§ **Aim of the task**
Can you print every line of text from all the records below, word for word, and leave the pictures out?

Collected data:
----

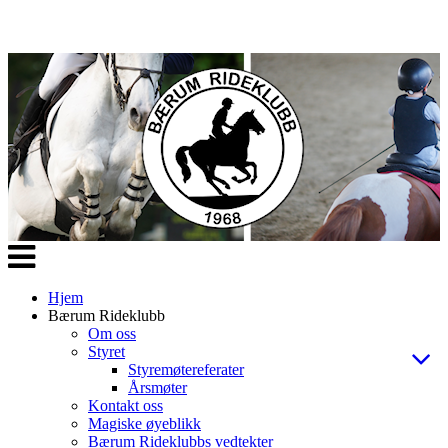
Veksle
navigasjon
Hjem
Bærum Rideklubb
Om oss
Styret
Styremøtereferater
Årsmøter
Kontakt oss
Magiske øyeblikk
Bærum Rideklubbs vedtekter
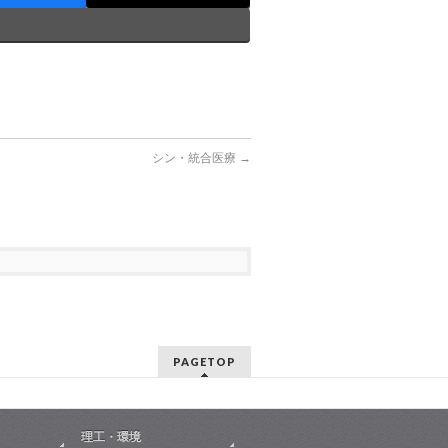
シン・統合医療
→
PAGETOP
理工・環境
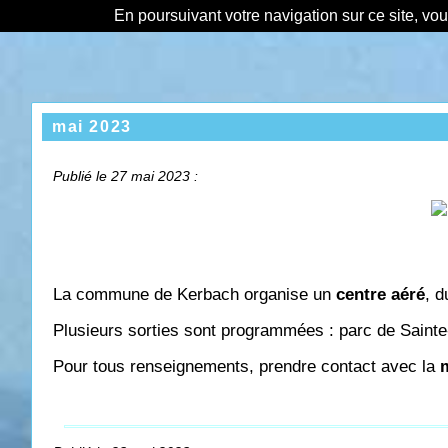
En poursuivant votre navigation sur ce site, vo
mai 2023
Publié le 27 mai 2023 :
La commune de Kerbach organise un
centre aéré
, d
Plusieurs sorties sont programmées : parc de Sainte
Pour tous renseignements, prendre contact avec la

----

§ **Reply**
Veksle
navigasjon
Hjem
Bærum Rideklubb
Om oss
Styret
Styremøtereferater
Årsmøter
Kontakt oss
Magiske øyeblikk
Bærum Rideklubbs vedtekter
シン・統合医療
→
PAGETOP
理工・環境
En poursuivant votre navigation sur ce site, vo
mai 2023
Publié le 27 mai 2023 :
La commune de Kerbach organise un
centre aéré
, d
Plusieurs sorties sont programmées : parc de Sainte
Pour tous renseignements, prendre contact avec la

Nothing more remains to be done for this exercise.